(Extracted information)

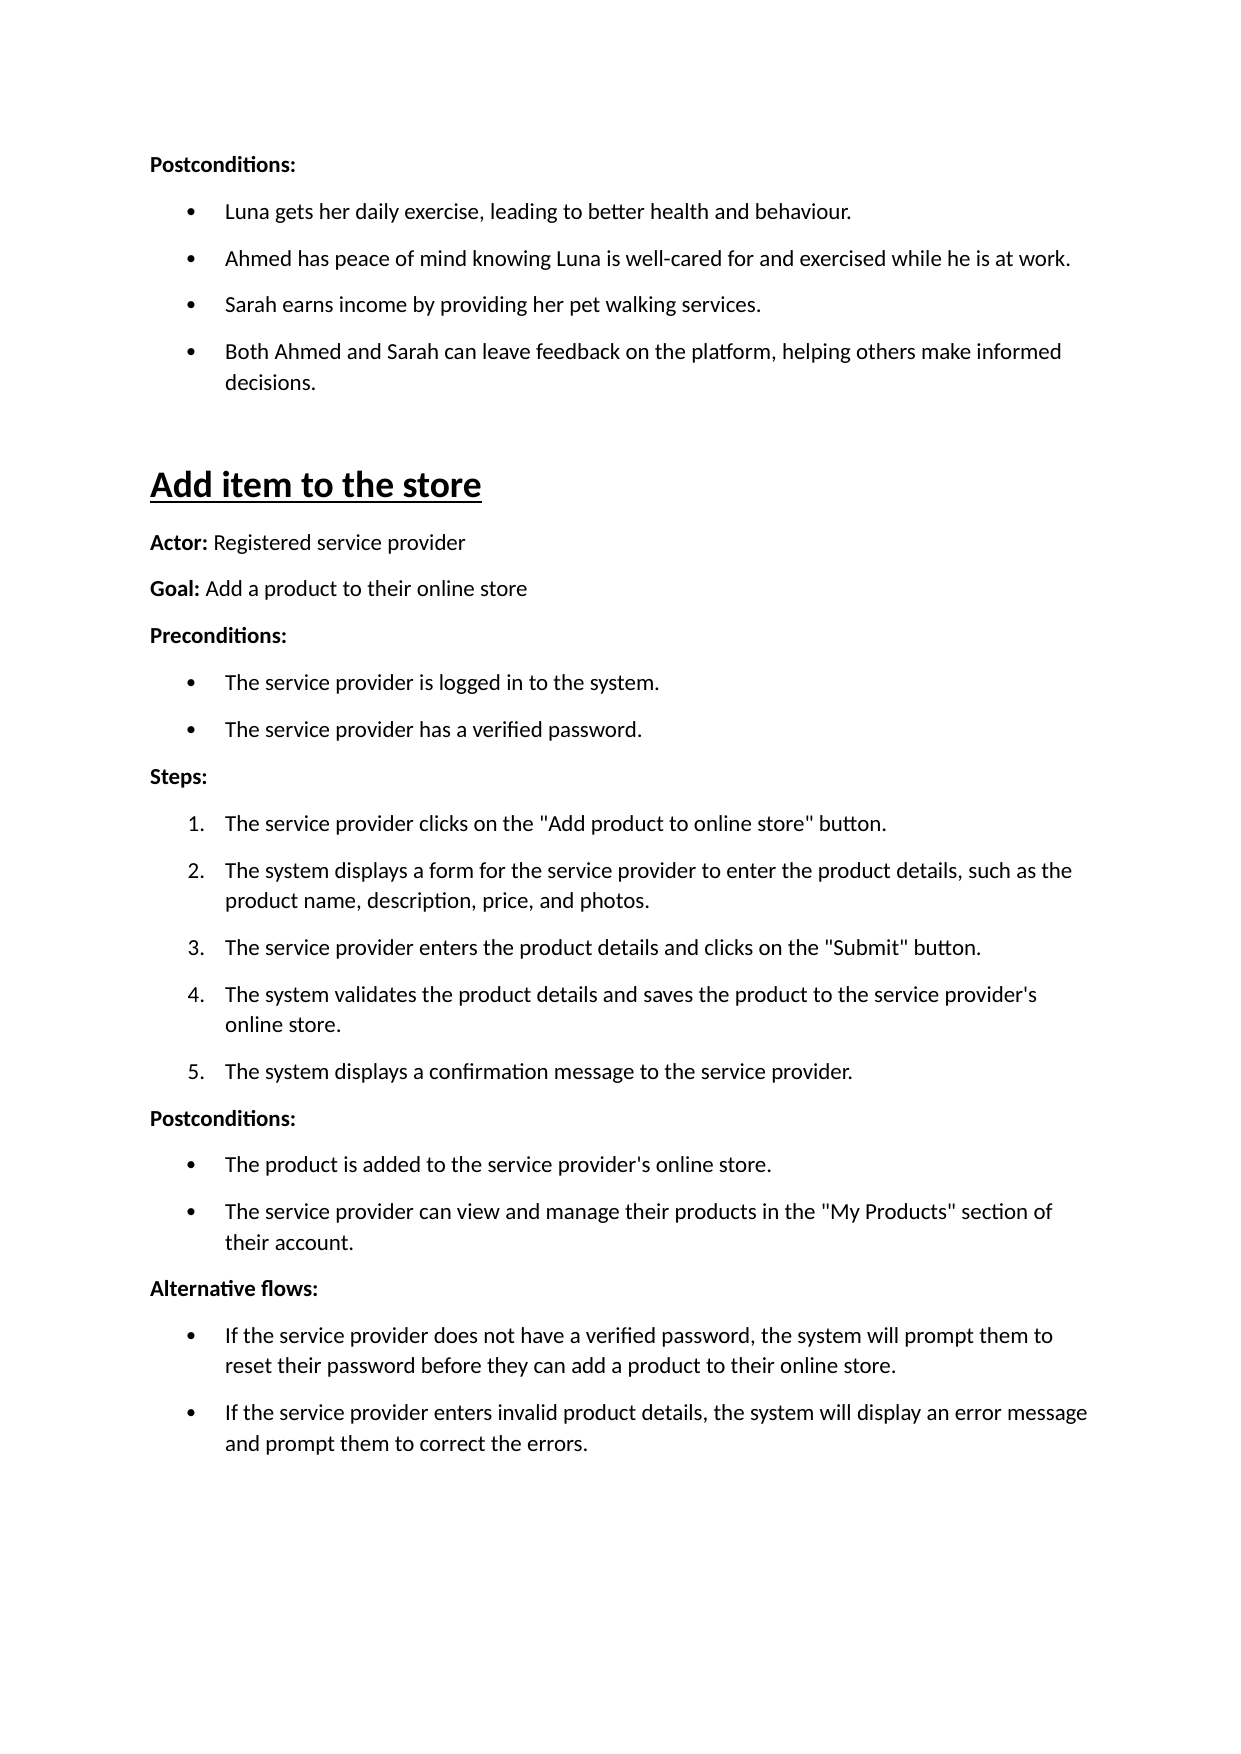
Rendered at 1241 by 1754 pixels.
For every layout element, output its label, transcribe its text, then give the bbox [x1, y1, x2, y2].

text Steps: [150, 762, 1090, 790]
list The service provider can view and manage their products in the "My Products" section of their account. [187, 1197, 1090, 1256]
list Luna gets her daily exercise, leading to better health and behaviour. [187, 197, 1090, 225]
list The system displays a confirmation message to the service provider. [187, 1057, 1090, 1085]
text Actor: Registered service provider [150, 528, 1090, 556]
list If the service provider enters invalid product details, the system will display an error message and prompt them to correct the errors. [187, 1398, 1090, 1457]
list The service provider has a verified password. [187, 715, 1090, 743]
list Both Ahmed and Sarah can leave feedback on the platform, helping others make informed decisions. [187, 337, 1090, 396]
text Postconditions: [150, 150, 1090, 178]
text Goal: Add a product to their online store [150, 574, 1090, 602]
list The system validates the product details and saves the product to the service provider's online store. [187, 980, 1090, 1038]
list Ahmed has peace of mind knowing Luna is well-cared for and exercised while he is at work. [187, 244, 1090, 272]
text Postconditions: [150, 1104, 1090, 1132]
list The product is added to the service provider's online store. [187, 1151, 1090, 1178]
list The system displays a form for the service provider to enter the product details, such as the product name, description, price, and photos. [187, 856, 1090, 914]
list If the service provider does not have a verified password, the system will prompt them to reset their password before they can add a product to their online store. [187, 1321, 1090, 1379]
text Add item to the store [150, 461, 1090, 507]
list The service provider clicks on the "Add product to online store" button. [187, 809, 1090, 837]
text Preconditions: [150, 621, 1090, 649]
list The service provider is logged in to the system. [187, 668, 1090, 696]
text Alternative flows: [150, 1274, 1090, 1302]
list Sarah earns income by providing her pet walking services. [187, 291, 1090, 319]
list The service provider enters the product details and clicks on the "Submit" button. [187, 933, 1090, 961]
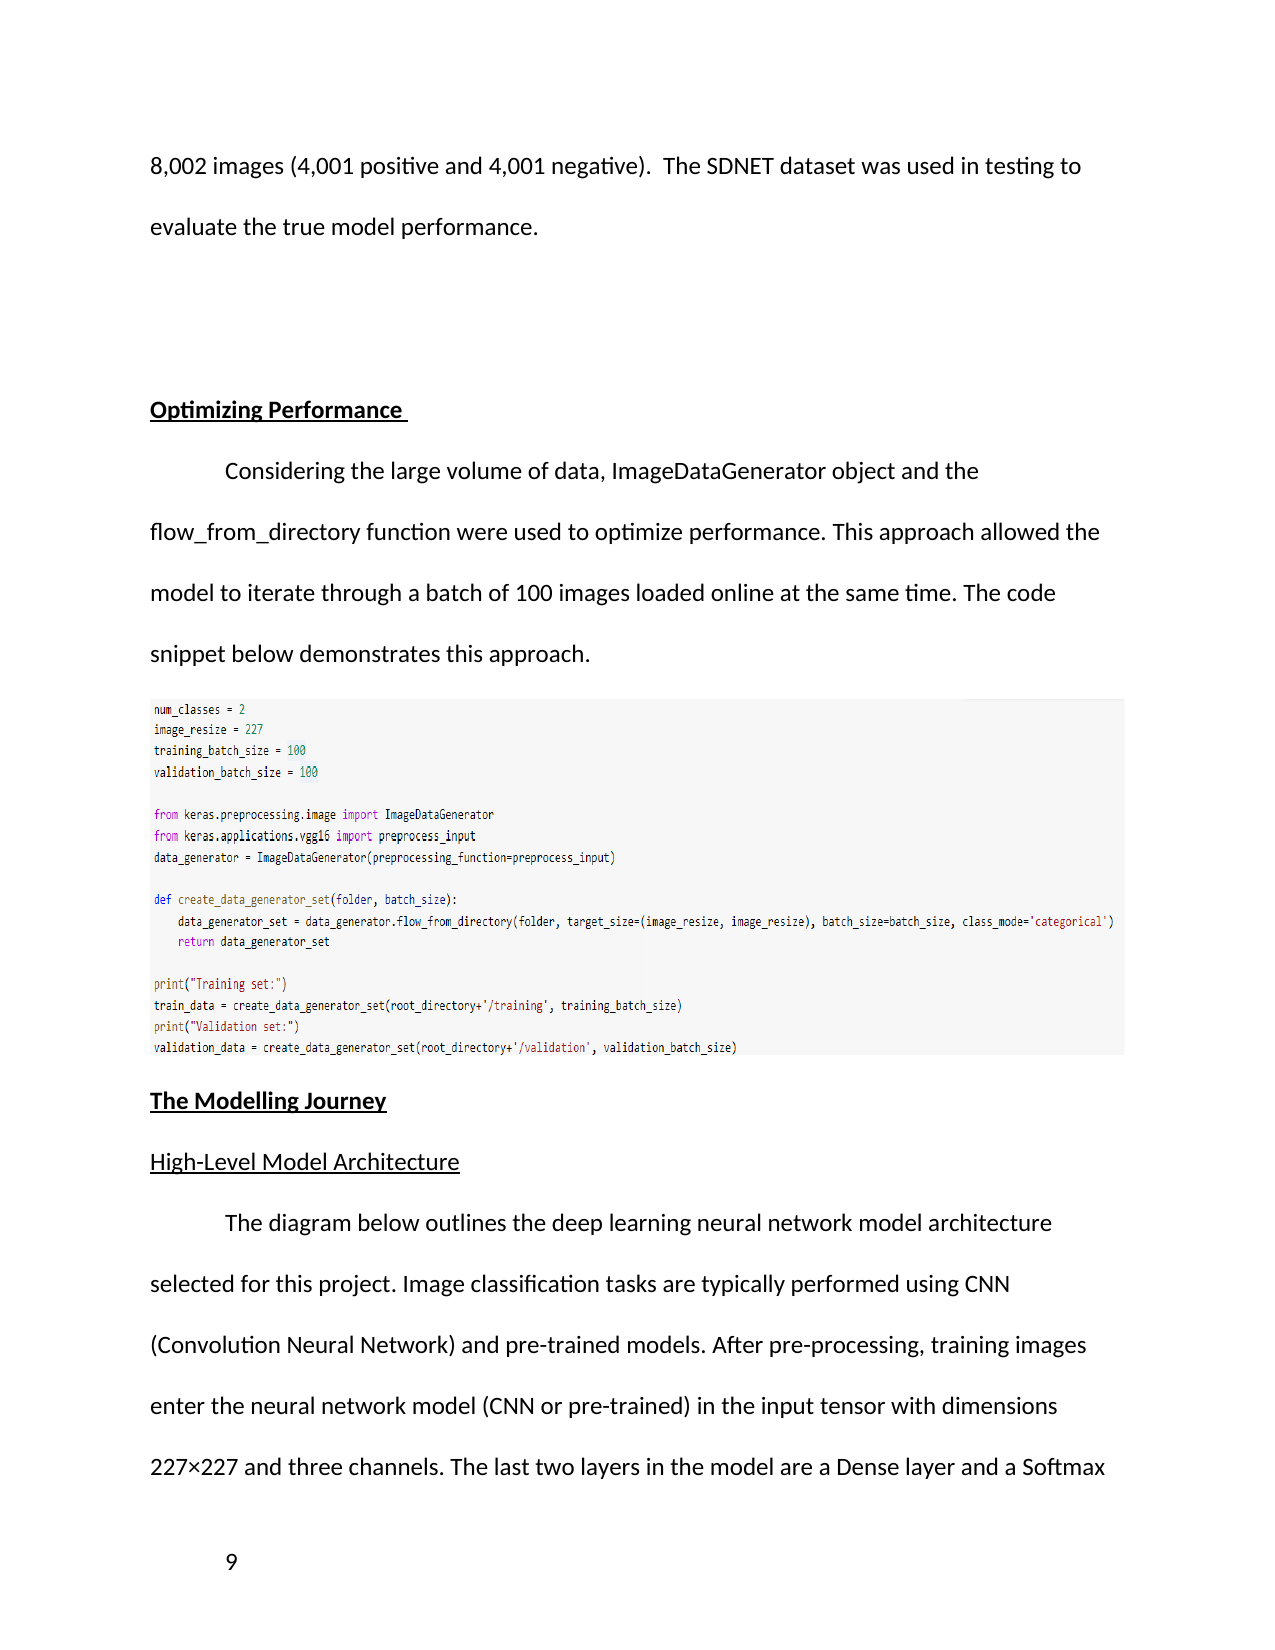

(End Extracted information)

§ Requirement:
Output the records verbatim, every one of them, and keep the pictures out.

§ Finished exercise:
Rendered at 1241 by 1754 pixels.
For every layout element, output its label, transcribe its text, then give the bbox [x1, y1, x2, y2].

text Steps: [150, 762, 1090, 790]
list The service provider can view and manage their products in the "My Products" section of their account. [187, 1197, 1090, 1256]
list Luna gets her daily exercise, leading to better health and behaviour. [187, 197, 1090, 225]
list The system displays a confirmation message to the service provider. [187, 1057, 1090, 1085]
text Actor: Registered service provider [150, 528, 1090, 556]
list If the service provider enters invalid product details, the system will display an error message and prompt them to correct the errors. [187, 1398, 1090, 1457]
list The service provider has a verified password. [187, 715, 1090, 743]
list Both Ahmed and Sarah can leave feedback on the platform, helping others make informed decisions. [187, 337, 1090, 396]
text Postconditions: [150, 150, 1090, 178]
text Goal: Add a product to their online store [150, 574, 1090, 602]
list The system validates the product details and saves the product to the service provider's online store. [187, 980, 1090, 1038]
list Ahmed has peace of mind knowing Luna is well-cared for and exercised while he is at work. [187, 244, 1090, 272]
text Postconditions: [150, 1104, 1090, 1132]
list The product is added to the service provider's online store. [187, 1151, 1090, 1178]
list The system displays a form for the service provider to enter the product details, such as the product name, description, price, and photos. [187, 856, 1090, 914]
list If the service provider does not have a verified password, the system will prompt them to reset their password before they can add a product to their online store. [187, 1321, 1090, 1379]
text Add item to the store [150, 461, 1090, 507]
list The service provider clicks on the "Add product to online store" button. [187, 809, 1090, 837]
text Preconditions: [150, 621, 1090, 649]
list The service provider is logged in to the system. [187, 668, 1090, 696]
text Alternative flows: [150, 1274, 1090, 1302]
list Sarah earns income by providing her pet walking services. [187, 291, 1090, 319]
list The service provider enters the product details and clicks on the "Submit" button. [187, 933, 1090, 961]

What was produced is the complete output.